My N=1 experience is that your body will adapt to the extra training load relatively quickly, and you’ll get that energy back. Especially if you’re only doing upper body lifting so it really is just the energy that’s short, you’re not trashing your legs.
If the goal is to get stronger without putting on much mass, then I think heavier weights and lower repetitions would be a better way to go. Takes up less time as well! Other tip is to lift in the evening of the same day as your cycling workouts instead of on alternate days, if your schedule can accommodate that. That way you’ll have ~36 hours of recovery instead of ~24. Can definitely focus on both disciplines at the same time, just need to be clear what the priority is. I.e. if the priority is cycling then you make sure you’re as fresh as possible for the cycling workouts, and you hold back a little on the weights rather than pushing to failure on every set.
I just started weightlifting again after a 2 year hiatus (was really into crossfit). Decided I would do Starting Strength but 2 times a week and build myself back to the #'s in Chads recommendations for a sprinter.
My timing couldn’t have been worst, it lined up with my final week of SSB2 LV. I failed all 3 workouts in the week, Spenser +2, Lamarck, Leconte, making it about halfway through before being completely decimated.

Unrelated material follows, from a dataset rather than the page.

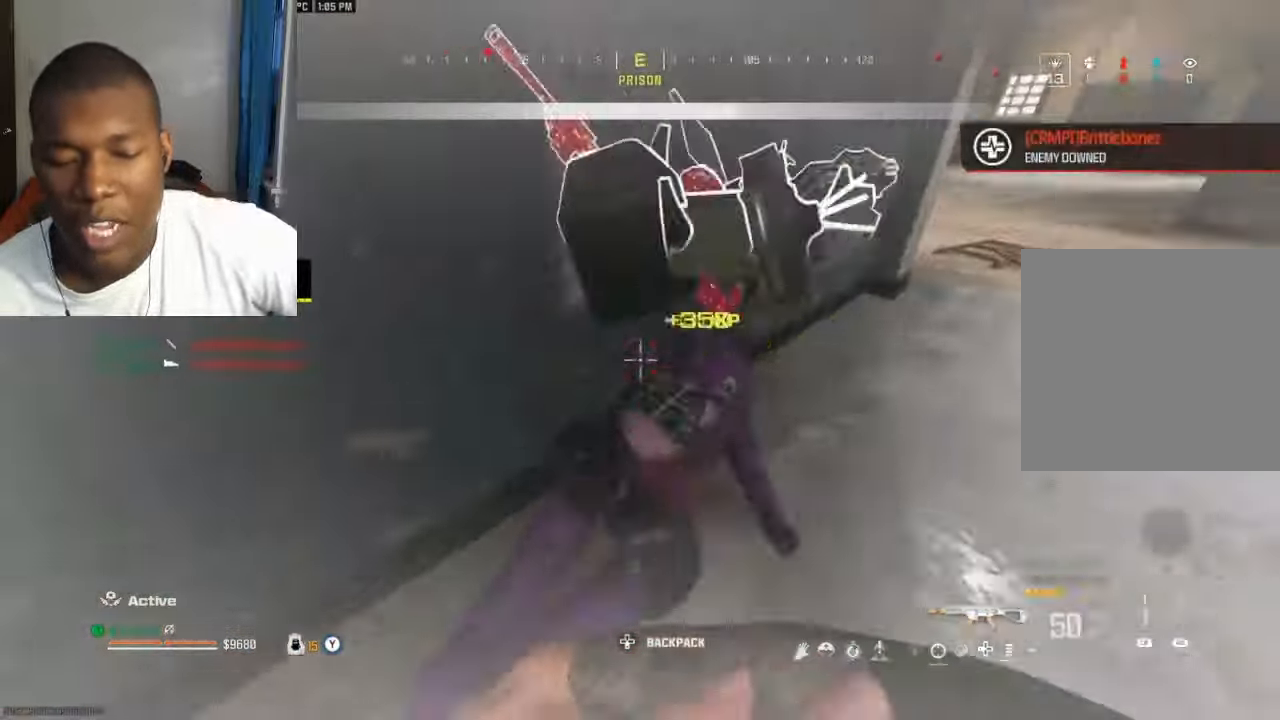
{"dt_ms": 500, "buttons": ["L3"], "left_stick": "up", "right_stick": "right", "events": [[33, "left_stick", "right"], [166, "right_stick", "up-right"], [233, "right_stick", "right"], [300, "Y", "down"], [300, "left_stick", "up-right"], [400, "Y", "up"], [400, "right_stick", "center"], [467, "L3", "down"], [467, "Y", "down"], [467, "left_stick", "up"], [500, "Y", "up"], [500, "right_stick", "right"]]}
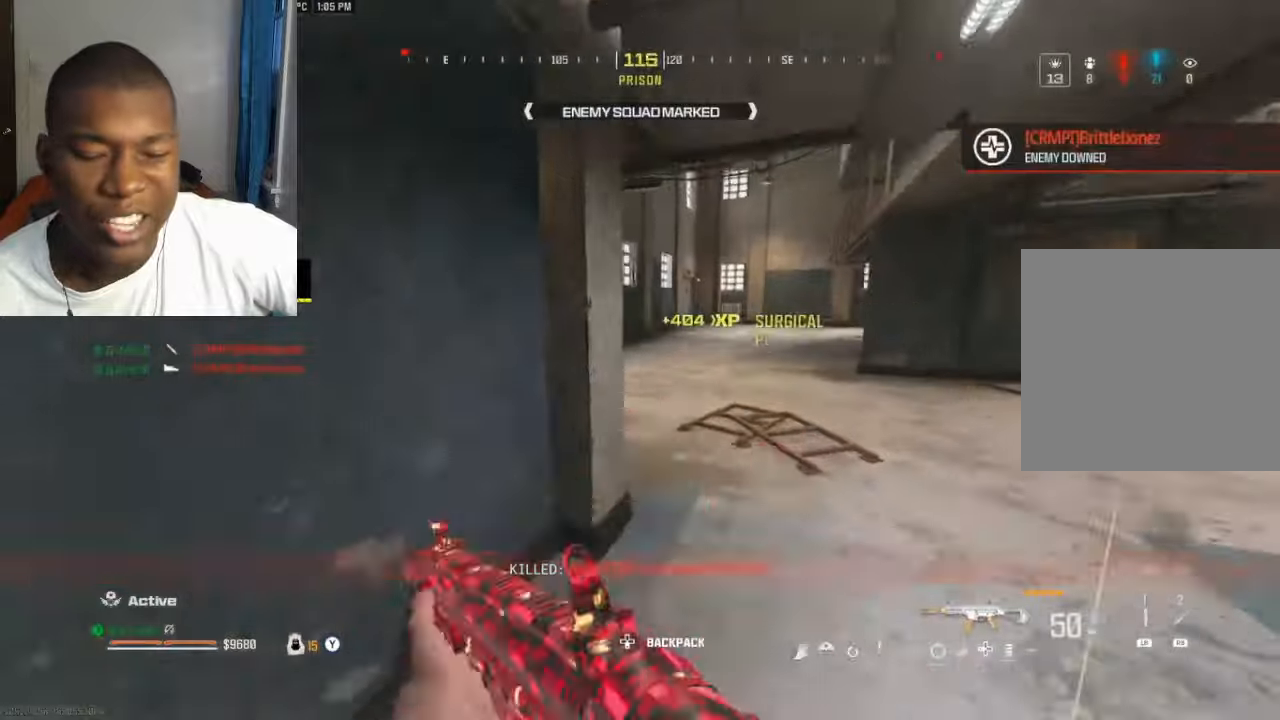
{"dt_ms": 500, "buttons": [], "left_stick": "up", "right_stick": "center", "events": [[33, "L3", "up"], [100, "Y", "down"], [167, "Y", "up"], [167, "right_stick", "left"], [233, "Y", "down"], [300, "Y", "up"], [400, "B", "down"], [433, "right_stick", "center"], [467, "B", "up"]]}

It’s so disappointing to fail a workout and it’s safe to say I wasn’t too happy that week with my performance.
After reading around a bit and thinking it over I’ve convinced myself that I have to accept a lower FTP for the moment. There is a new adaption period and eventually it will go beyond my current FTP but it’s not realistic to believe that you can tax. I want to be as fast as possible all the time, but more importantly I want to be healthy and in great overall shape so temporarily dropping my FTP is fine by me.
Thank you all for the help/advice, The info from C10oky is very interesting because it did very much seem like my lactate threshold was lower during the failed workouts than it usually is.
I am going to up my kcal intake and keep an eye on my weight over the next couple of weeks and see what happens with the energy levels. Fingers crossed my body will adapt to the additional stress I am putting it through.
Prioritize cycling - Do your TR workout when you are fresh - weight lift later the same day. This puts all your “intensity” on one day. The day after will probably be a recovery or easy endurance day. Weight lifting won’t be optimal as you have already done a TR workout.
Do less structured workouts. If TR wants you to do 3 or 4 per week, you could cut that down to 1 or 2 per week plus weight lifting. The rest of your riding will be easy endurance.
Prioritize weight lifting - do weight lifting and then just do endurance rides. No hard intervals on the bike.
Well cycling is my first love but I would like to keep my upper body strong so my goal is to do both, balancing both activities as best I can is what I am aiming for.
The protein shake is just there to supposedly help with recovery however it may not be required as I tend to stick to a healthy diet. I am conscious of not putting myself into a calorie deficit and as my weight is stable at this time as it was before I starting the weight training, adding a protein shake may be beneficial given I am adding additional load to my body.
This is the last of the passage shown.